Due to the nature of these pilot studies, the sample sizes were small and performed in healthy volunteers. Limitations to the current studies could affect their ability to predict punctum plug performance in the general population. Further studies are necessary in patients diagnosed with bacterial conjunctivitis to determine actual cure rates, and aqueous humor and conjunctival concentrations of moxifloxacin should be measured to ascertain whether drug concentrations in those compartments achieved therapeutic levels.
Conclusions
The Moxifloxacin Punctum Plug delivered and maintained moxifloxacin tear fluid concentrations at concentrations above the MIC90 values for the common, fluoroquinolone susceptible pathogens that cause bacterial conjunctivitis. The Moxifloxacin Punctum Plug possesses a favorable safety and tolerability profile, which could provide an adherence advantage for patients. A therapeutic concentration of antibiotic could be delivered over the entire course of therapy with a single application of the drug.
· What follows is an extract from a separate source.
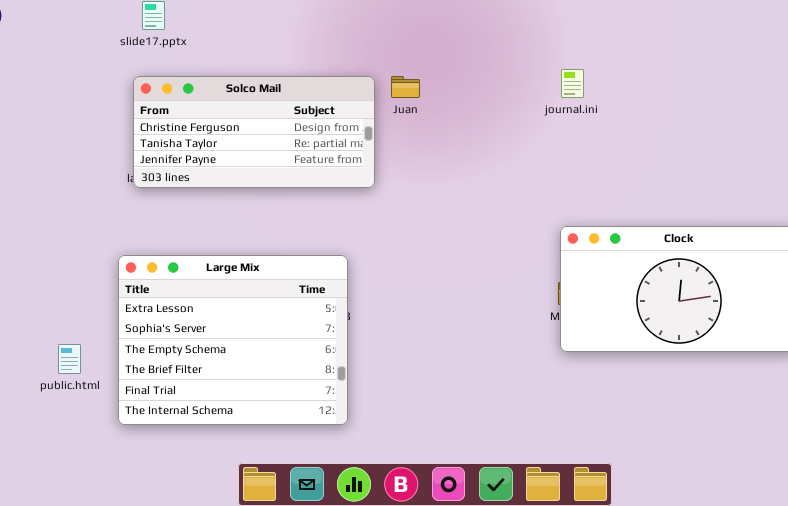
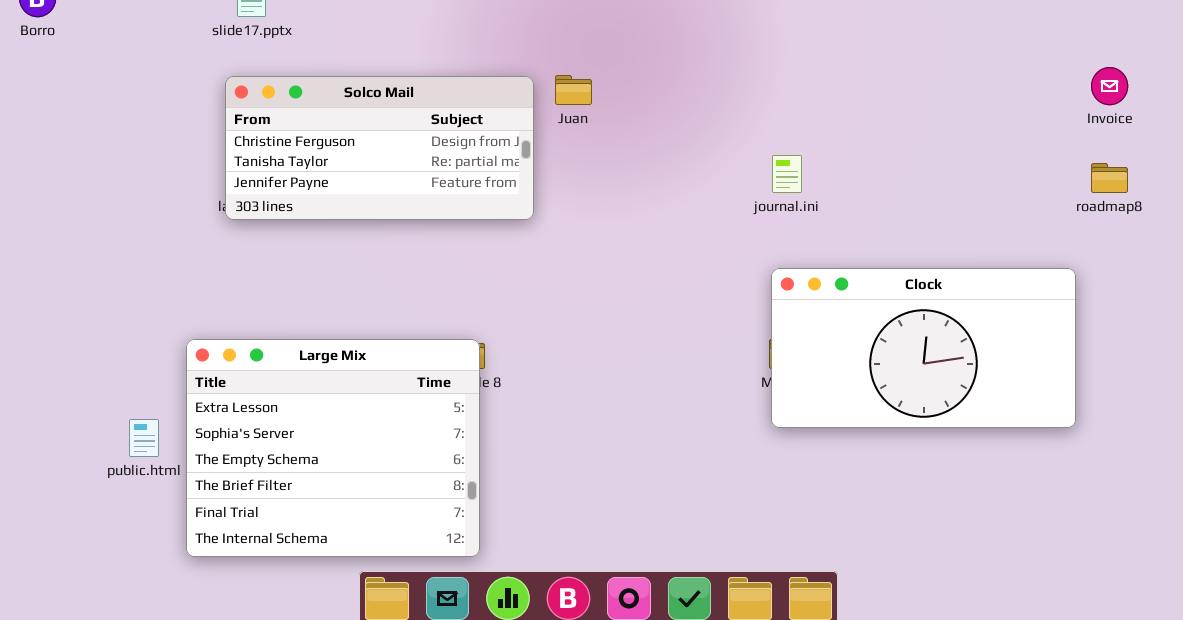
journal.ini: [561,69,584,98] -> [772,155,802,193], moved
Large Mix: [118,255,348,425] -> [186,339,480,557], moved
The results of these 2 studies suggest that the Moxifloxacin Punctum Plugs may be a viable alternative to topical antibiotic drops for the treatment of bacterial conjunctivitis. These feasibility studies support the initiation of further clinical trials in larger groups of patients to measure the safety and efficacy of the Moxifloxacin Punctum Plug.
Footnotes
Acknowledgments
The author would like to thank Julie Crider, Ph.D., for medical writing contributions. This medical writing assistance was funded by Ocular Therapeutix, Inc. This study was supported by Ocular Therapeutix (Bedford, MA).
Author Disclosure Statement
Professor Chee is a consultant for Bausch and Lomb.